An economic impact study by the Kentucky Cabinet for Economic Development shows that GM's existing and new employment in Bowling Green is responsible for nearly 1,950 direct, indirect and induced jobs that will provide an annual $222 million boost to Kentucky's gross domestic product.
In a little more than two decades, Toyota has transformed empty fields at Georgetown into its largest production facility outside Japan, employing 7,000 team members directly and creating nearly 20,000 additional jobs in Kentucky and other states.
Now the plant is shipping cars across the Pacific Ocean. Toyota announced at the end of 2011 that Camry sedans made in Kentucky are being exported to South Korea. Initially, 6,000 sedans will be shipped to South Korea annually, marking the first time the U.S.-assembled Camry has been exported outside of North America.
“Kentucky and Toyota have a strong partnership, and together continue to create opportunities for Kentuckians,” said Kentucky Cabinet for Economic Development Secretary Larry Hayes. “Not only is the Toyota Camry the best-selling car in America, the Kentucky-made product is now being exported to international destinations.”
The location of Toyota in the 1980s opened the door for hundreds of automotive suppliers, especially from Japan and Europe, to also make Kentucky their home. Today, Kentucky boasts over 440 motor vehicle-related companies that employ nearly 68,000 people. In fact, Kentucky ranks third highest in auto industry-related employment as a percent to total state employment among the top motor vehicle producing states in the U.S.

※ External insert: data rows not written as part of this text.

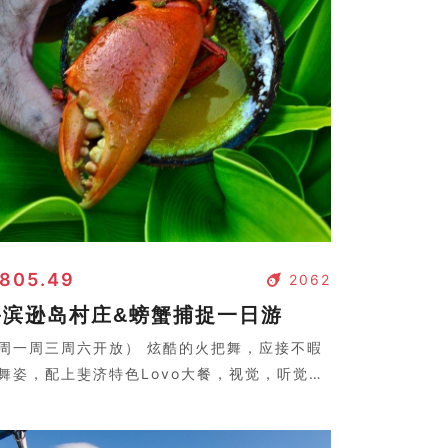
 805.49
2062
鲁滨逊岛村庄&螃蟹捕捉一日游
周一周三周六开放） 炫酷的火把舞，应接不暇
舞姿，配上斐济特色Lovo大餐，视觉，听觉，
觉盛宴。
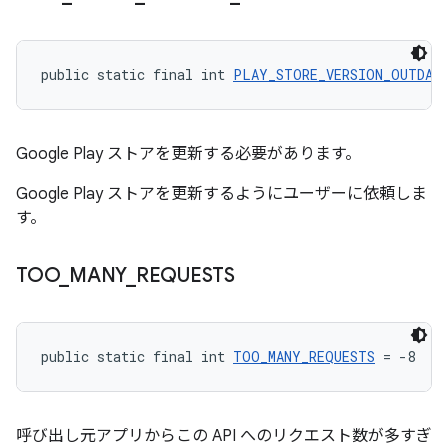
public static final int 
PLAY_STORE_VERSION_OUTDAT
Google Play ストアを更新する必要があります。
Google Play ストアを更新するようにユーザーに依頼しま
す。
TOO
_
MANY
_
REQUESTS
public static final int 
TOO_MANY_REQUESTS
 = -8
呼び出し元アプリからこの API へのリクエスト数が多すぎ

Auto suppliers such as Hitachi Automotive Systems Americas Inc. are bringing the jobs of the future to Kentucky today. The company selected its Mercer County plant as the place where it will produce lithium-ion battery packs in North America. The company is investing about $12 million in the facility and will create 60 new jobs.

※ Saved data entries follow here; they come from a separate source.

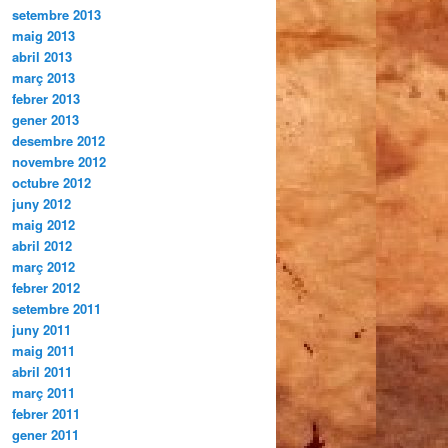
setembre 2013
maig 2013
abril 2013
març 2013
febrer 2013
gener 2013
desembre 2012
novembre 2012
octubre 2012
juny 2012
maig 2012
abril 2012
març 2012
febrer 2012
setembre 2011
juny 2011
maig 2011
abril 2011
març 2011
febrer 2011
gener 2011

In Marion County, Wilbert Plastic Services Inc. announced in December 2011 that it will create 150 jobs thanks to the addition of a new product line to manufacture parts for Ford. The company, which employs 110 at its operation in the Lebanon area, won a contract to make interior components and associated parts for the 2013 Ford Escape and other models at the Louisville Assembly Plant.
GR Spring & Stamping, an automotive-parts supplier based in Michigan, is expanding its Richmond facility. The company will invest $1.7 million to add 30,000 square feet to its facilities and add 25 employees to its 103-person workforce over the next few years.
In Hopkinsville, DENSO Air Systems recently located its newest auto parts manufacturing facility. The $4.2 million Japanese investment will add 105 new jobs over the next several years. The operation produces aluminum pips, tubes and hoses for the automotive industry.
“Not only do we look forward to expanding our North American operations, but we are also genuinely excited to become part of the Hopkinsville community, “ said Jerry McGuire, president of DENSO Air Systems Michigan. “We are confident we chose the right location for our third manufacturing facility in North America and we have great confidence in the outstanding workforce in Kentucky.”
It’s quite clear that manufacturing in the Bluegrass State is thriving. As the state’s third-largest jobs creator, nearly one out of every seven nonagricultural jobs in Kentucky is in manufacturing. In 2011 alone, 224 manufacturing facilities announced a new location or expansion in the Commonwealth, which are projected to create a collective 8,062 new jobs and result in more than $2.2 billion in new capital investment.
“One of the greatest drivers for Kentucky’s economic development success is its pro-business attitude,” said Secretary Hayes. “This begins at the top with the leadership of Governor Steve Beshear, who has made job creation his number-one priority. The momentum in Kentucky is building, and we plan to continue to lead Kentucky toward economic growth.”